→ Problem description:
Rewrite the material below with "top-left" swapped for "upper-left", leaving everything else unchanged.

→ Source data:
※
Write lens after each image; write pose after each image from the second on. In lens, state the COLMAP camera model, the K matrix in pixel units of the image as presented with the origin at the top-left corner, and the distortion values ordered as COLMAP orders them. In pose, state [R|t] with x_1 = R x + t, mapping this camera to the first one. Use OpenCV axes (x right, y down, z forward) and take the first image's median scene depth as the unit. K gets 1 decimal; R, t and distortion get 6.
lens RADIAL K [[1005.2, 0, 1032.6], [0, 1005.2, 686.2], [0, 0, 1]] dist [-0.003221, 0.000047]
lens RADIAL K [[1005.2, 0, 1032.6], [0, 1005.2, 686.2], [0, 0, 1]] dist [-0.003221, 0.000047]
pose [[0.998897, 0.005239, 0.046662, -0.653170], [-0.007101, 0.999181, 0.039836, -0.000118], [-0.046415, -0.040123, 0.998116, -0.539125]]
※
→ Exercise response:
Write lens after each image; write pose after each image from the second on. In lens, state the COLMAP camera model, the K matrix in pixel units of the image as presented with the origin at the upper-left corner, and the distortion values ordered as COLMAP orders them. In pose, state [R|t] with x_1 = R x + t, mapping this camera to the first one. Use OpenCV axes (x right, y down, z forward) and take the first image's median scene depth as the unit. K gets 1 decimal; R, t and distortion get 6.
lens RADIAL K [[1005.2, 0, 1032.6], [0, 1005.2, 686.2], [0, 0, 1]] dist [-0.003221, 0.000047]
lens RADIAL K [[1005.2, 0, 1032.6], [0, 1005.2, 686.2], [0, 0, 1]] dist [-0.003221, 0.000047]
pose [[0.998897, 0.005239, 0.046662, -0.653170], [-0.007101, 0.999181, 0.039836, -0.000118], [-0.046415, -0.040123, 0.998116, -0.539125]]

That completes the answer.